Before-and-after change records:
+---+
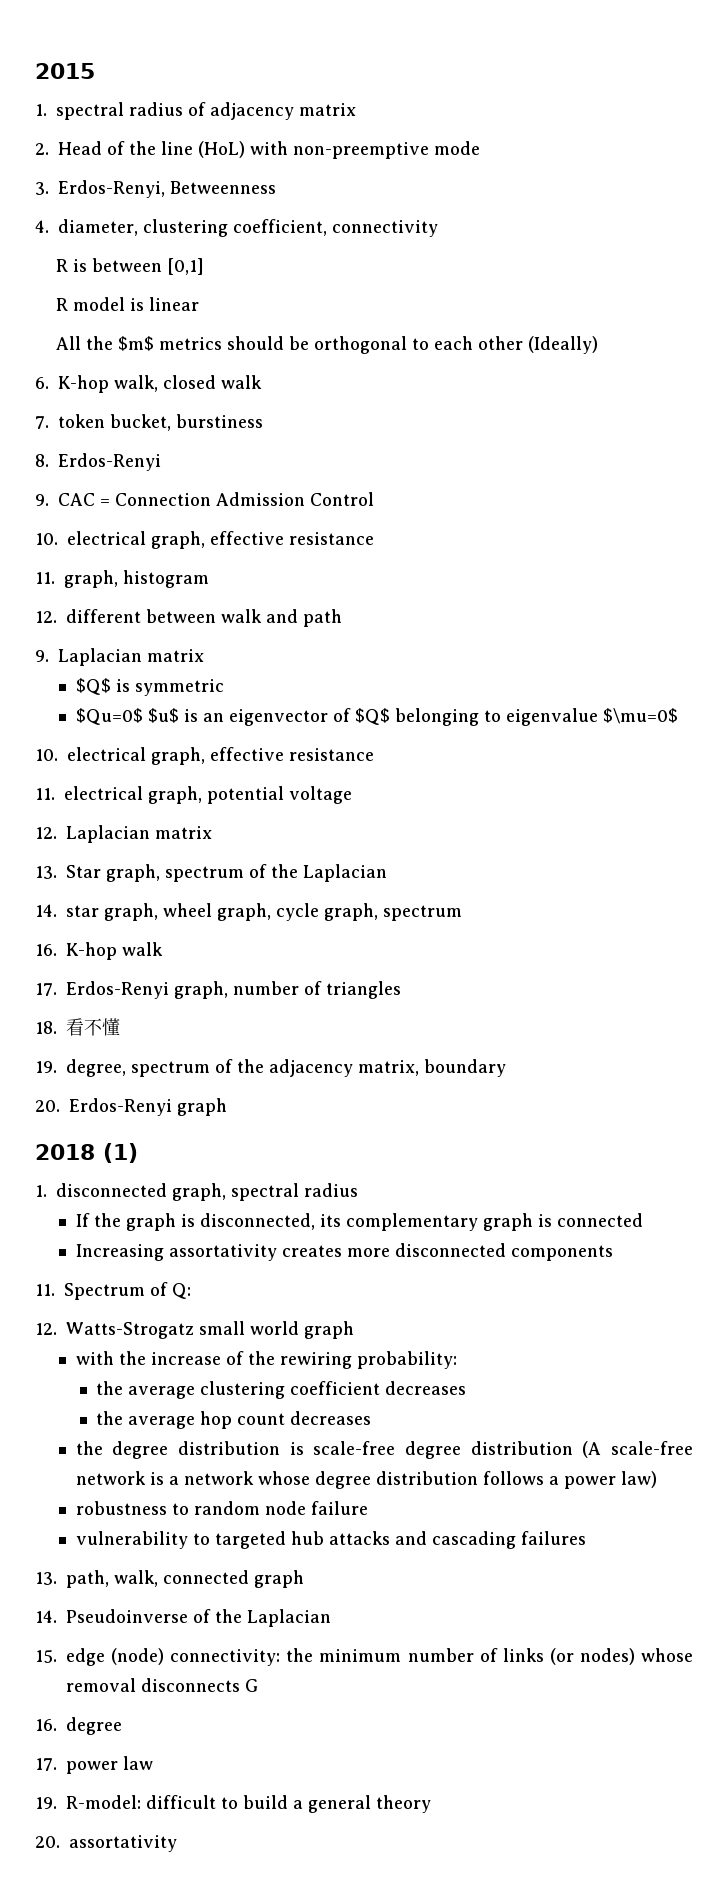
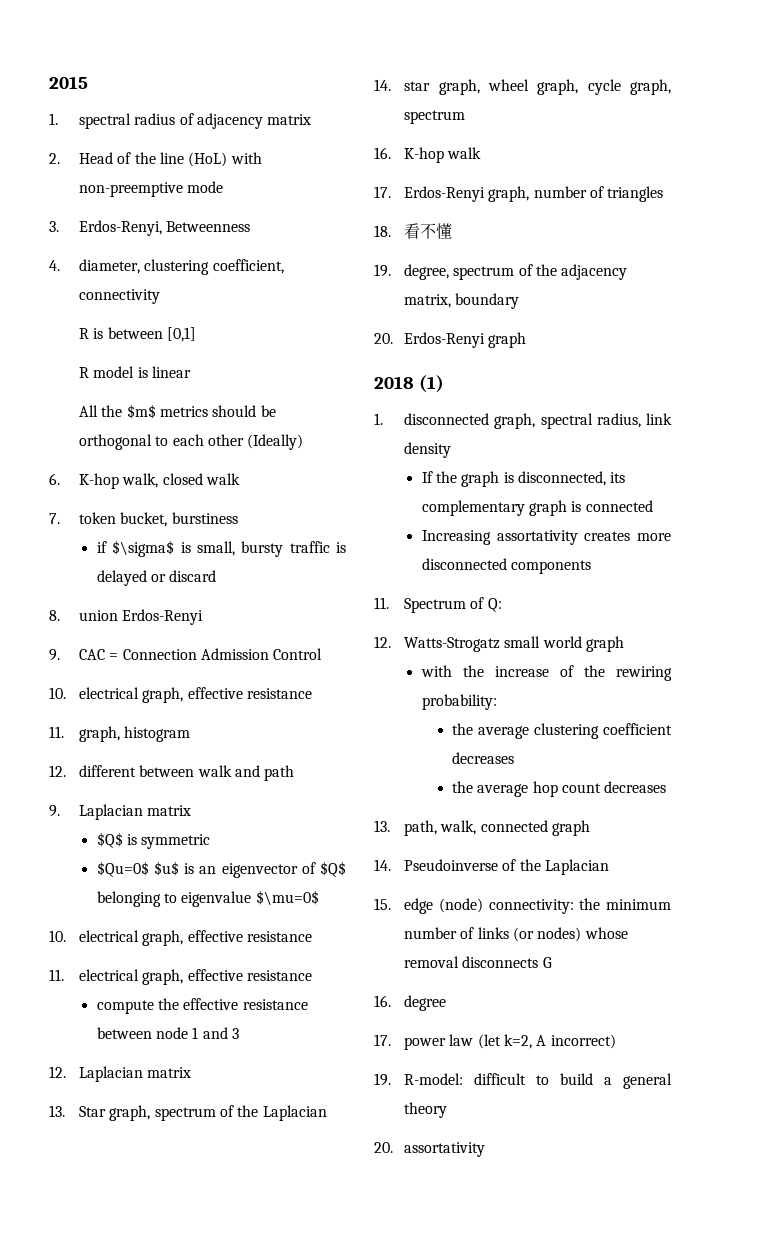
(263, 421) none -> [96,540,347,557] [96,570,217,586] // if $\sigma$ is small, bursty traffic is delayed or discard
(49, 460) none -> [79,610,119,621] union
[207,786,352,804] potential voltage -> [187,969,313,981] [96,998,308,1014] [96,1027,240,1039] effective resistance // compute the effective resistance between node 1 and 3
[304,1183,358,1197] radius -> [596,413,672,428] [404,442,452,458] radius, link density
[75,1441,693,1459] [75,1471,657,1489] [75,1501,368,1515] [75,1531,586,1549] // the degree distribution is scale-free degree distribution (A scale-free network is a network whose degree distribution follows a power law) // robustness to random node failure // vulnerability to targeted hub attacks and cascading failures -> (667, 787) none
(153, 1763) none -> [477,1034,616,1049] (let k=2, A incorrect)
+---+
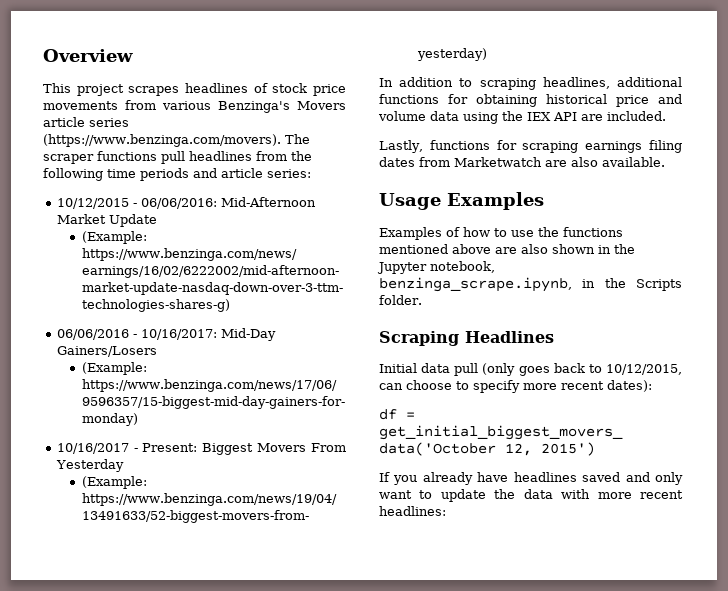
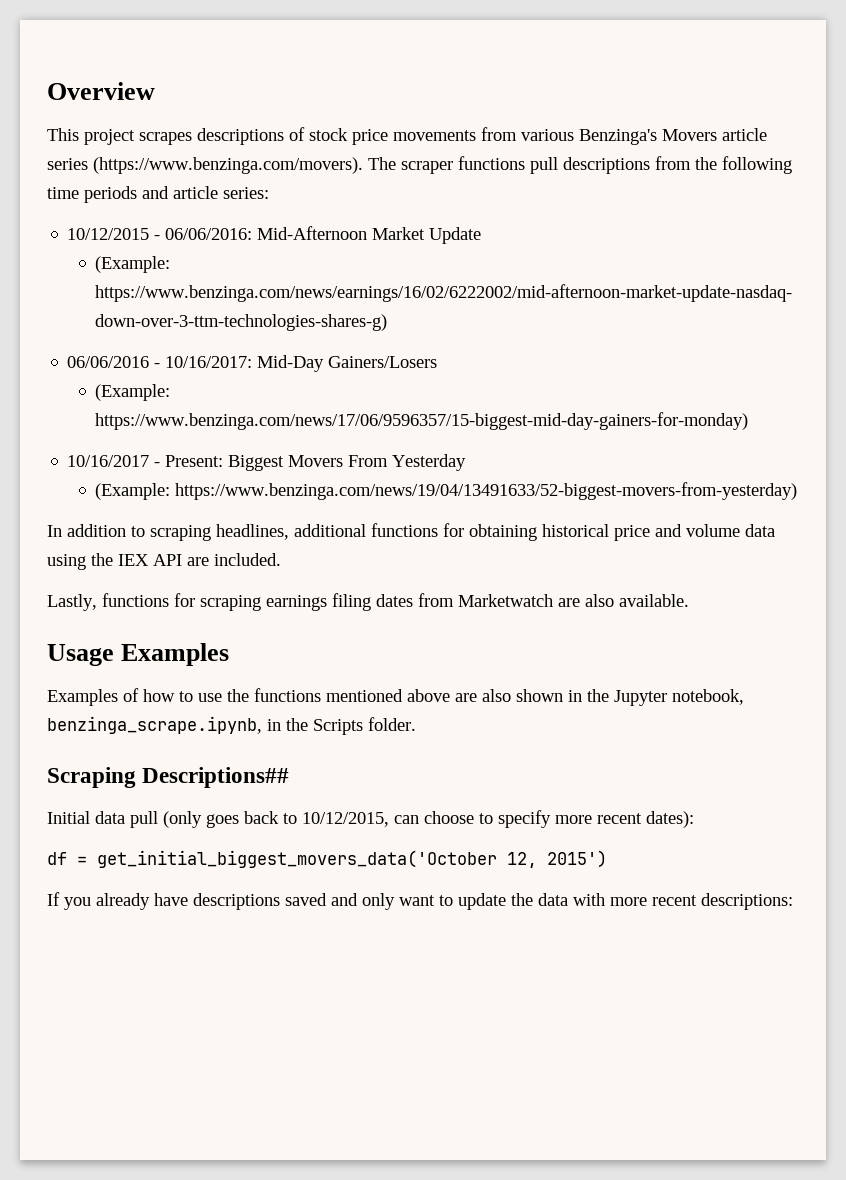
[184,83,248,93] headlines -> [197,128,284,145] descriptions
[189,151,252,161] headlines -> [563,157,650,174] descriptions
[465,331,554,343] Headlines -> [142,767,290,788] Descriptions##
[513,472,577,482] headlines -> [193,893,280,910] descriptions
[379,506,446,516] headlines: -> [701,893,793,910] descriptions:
+---+
→ **ACTION ITEM**
Taking the records above, retype every line from the one with "(49, 460) none -> [79,610,119,621] union" down to the one with "(153, 1763) none", exactly and with nothing else.

→ **RESULT FOR THIS EXERCISE**
(49, 460) none -> [79,610,119,621] union
[207,786,352,804] potential voltage -> [187,969,313,981] [96,998,308,1014] [96,1027,240,1039] effective resistance // compute the effective resistance between node 1 and 3
[304,1183,358,1197] radius -> [596,413,672,428] [404,442,452,458] radius, link density
[75,1441,693,1459] [75,1471,657,1489] [75,1501,368,1515] [75,1531,586,1549] // the degree distribution is scale-free degree distribution (A scale-free network is a network whose degree distribution follows a power law) // robustness to random node failure // vulnerability to targeted hub attacks and cascading failures -> (667, 787) none
(153, 1763) none -> [477,1034,616,1049] (let k=2, A incorrect)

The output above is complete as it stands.